クイーンの各アルバムをリアルタイムで聴いた身にとって
アルバム毎の、日本で発売された当時の季節と、
そしてそれに伴うあの時代の空気の思い出が、それぞれにあります。
今でもそれは私の全身の外気、3センチメートルくらいにまとわりついています。
日本海側日本の豪雪地帯で生まれ育った私には、「初期クイーン=冬=雪」の
イメージすらあります。イメージどころか全身に刻み込まれています。

「ゲーム」は、確か、1980年?、大学2年時の8月でした。
かねてからの「目標」であった、2輪による最初の日本一周を
終えた暑い日の午後、新潟の実家に疲労困憊で到着したとき、
友人が貸してくれた、クイーンの新作アルバム「ゲーム」が
私に届いていました。
クイーンの新作を夏に聴くのは初めてです。
「クイーン=冬=雪」のイメージがずっと私にありましたので
何かヘンだな^^って思ったのをよく覚えています。

「趣味の悪いジャケットだな。あまり聴く気がしない。」
第一印象です。
こいつらが、あの、わたしが崇拝する「クイーン」かい。
まあ、どうでもいいけど失礼な奴らだな。^^
ある種の、品のいい冗談のようにも思えました。
同時に、初めてクイーンを知ってから、決して少なくない時間が
今までに経過したことをも、この時に認識したのを覚えています。

クーラーも無かった居間で、オープニングの
「プレイ・ザ・ゲーム」を、結構なボリュームで聴きながら
疲れた体を横にしておりましたら、いつのまにかまどろんでいました。
さしたる感動のない曲を聴くと眠ってしまうのは自然の摂理です。
一度、目が覚めてみると、A面がとっくに終わっていることに気付き、
レコードをひっくり返し、B面を聴き始めますが、
これまた、輪をかけて退屈です。
「これが本当にクイーンの新作ですって?。…いいのかな、これで。
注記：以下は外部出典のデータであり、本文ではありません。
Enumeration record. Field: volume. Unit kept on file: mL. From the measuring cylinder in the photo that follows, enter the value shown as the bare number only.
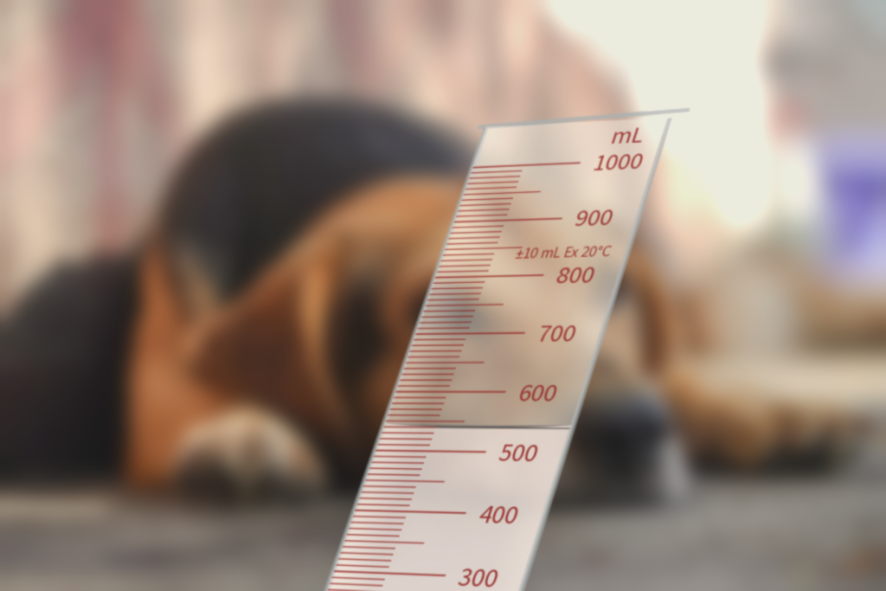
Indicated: 540
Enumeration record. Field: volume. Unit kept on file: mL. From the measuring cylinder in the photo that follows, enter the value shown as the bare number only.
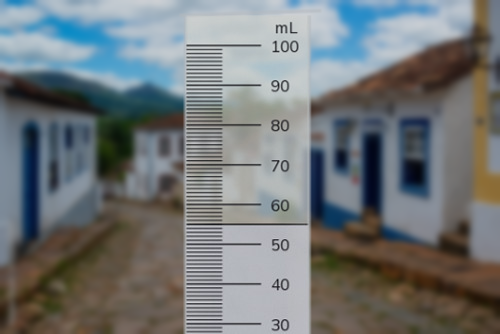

」
再び、眠りはじめてしまいます。
なんか、少し残念だな。
なにかしら、枯れてしまった、かつて潤沢だった油田を連想してしまいます。
うとうと。

眠りながら聴いていましたが、この新作を聴いて感じました。
彼らはもう、間違いなく「盛り」を過ぎてしまっている。
かつての、あのほとばしるような才能の、その片鱗すら見えない。
今後、どれだけ新作を繰り出そうとも、私が歓喜するような
作品は、彼らは二度とあらわすことができないだろう、と。

B面ラストの「セイブ・ミー」が流れ始めた頃、
私はようやく目が覚めました。
しっかりと、じっくりと「セイブ・ミー」を聴きました。
しみじみと、いい曲だな、と思いました。
同時に、凋落を始めるクイーンのあだ花にふさわしい曲だと思いました。
その当時の自分が置かれている、いろんな意味での
贅沢な環境に感謝をしながら。

アルバム「ゲーム」と言えば「セイブ・ミー」です。
そしてそれは、私にとって決して消えることのない
「夏の想い出」の中のひとつです。

そしてそれは・・・
無限の可能性の存在をずっと信じていた天下に冠たるクイーンの才能、
それもついに、ここまでか、と見限った喜楽院の夏でもありました。

もはや、遠い遠い夏の記憶です。